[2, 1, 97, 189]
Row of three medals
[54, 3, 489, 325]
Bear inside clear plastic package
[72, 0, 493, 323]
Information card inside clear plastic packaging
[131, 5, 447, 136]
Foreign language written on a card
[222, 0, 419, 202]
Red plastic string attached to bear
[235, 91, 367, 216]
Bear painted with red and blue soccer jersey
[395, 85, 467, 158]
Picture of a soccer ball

######

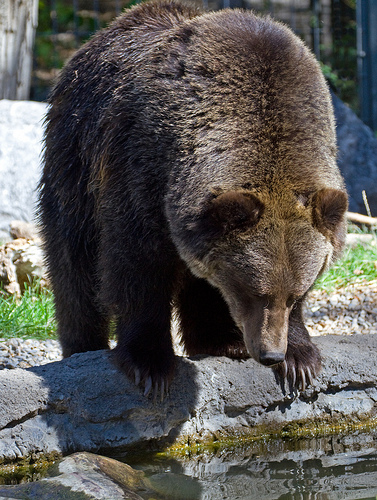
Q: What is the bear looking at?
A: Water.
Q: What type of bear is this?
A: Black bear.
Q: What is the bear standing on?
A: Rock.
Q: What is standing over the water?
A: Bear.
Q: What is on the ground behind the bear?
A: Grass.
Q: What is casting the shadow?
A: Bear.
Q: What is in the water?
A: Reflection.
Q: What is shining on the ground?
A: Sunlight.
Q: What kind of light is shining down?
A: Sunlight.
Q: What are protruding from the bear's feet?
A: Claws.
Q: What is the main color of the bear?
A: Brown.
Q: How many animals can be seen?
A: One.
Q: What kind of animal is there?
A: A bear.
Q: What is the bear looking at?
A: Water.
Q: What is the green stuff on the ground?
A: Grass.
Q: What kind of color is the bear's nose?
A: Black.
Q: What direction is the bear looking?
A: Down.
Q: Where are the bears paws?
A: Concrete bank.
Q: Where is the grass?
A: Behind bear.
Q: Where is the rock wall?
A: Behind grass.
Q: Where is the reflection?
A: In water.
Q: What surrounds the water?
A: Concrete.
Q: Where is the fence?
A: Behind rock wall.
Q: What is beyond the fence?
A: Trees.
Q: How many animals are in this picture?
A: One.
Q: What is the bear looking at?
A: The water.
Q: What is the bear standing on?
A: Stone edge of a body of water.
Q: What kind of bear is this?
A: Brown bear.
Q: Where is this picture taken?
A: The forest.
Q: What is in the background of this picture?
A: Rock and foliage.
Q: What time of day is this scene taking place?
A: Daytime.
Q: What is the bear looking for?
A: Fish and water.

######

» **TASK DIRECTIONS**
Output the lines from the one containing "Q: What is in the water?" through the one containing "A: Fish and water.", copying each without change.

» **RESPONSE BELOW**
Q: What is in the water?
A: Reflection.
Q: What is shining on the ground?
A: Sunlight.
Q: What kind of light is shining down?
A: Sunlight.
Q: What are protruding from the bear's feet?
A: Claws.
Q: What is the main color of the bear?
A: Brown.
Q: How many animals can be seen?
A: One.
Q: What kind of animal is there?
A: A bear.
Q: What is the bear looking at?
A: Water.
Q: What is the green stuff on the ground?
A: Grass.
Q: What kind of color is the bear's nose?
A: Black.
Q: What direction is the bear looking?
A: Down.
Q: Where are the bears paws?
A: Concrete bank.
Q: Where is the grass?
A: Behind bear.
Q: Where is the rock wall?
A: Behind grass.
Q: Where is the reflection?
A: In water.
Q: What surrounds the water?
A: Concrete.
Q: Where is the fence?
A: Behind rock wall.
Q: What is beyond the fence?
A: Trees.
Q: How many animals are in this picture?
A: One.
Q: What is the bear looking at?
A: The water.
Q: What is the bear standing on?
A: Stone edge of a body of water.
Q: What kind of bear is this?
A: Brown bear.
Q: Where is this picture taken?
A: The forest.
Q: What is in the background of this picture?
A: Rock and foliage.
Q: What time of day is this scene taking place?
A: Daytime.
Q: What is the bear looking for?
A: Fish and water.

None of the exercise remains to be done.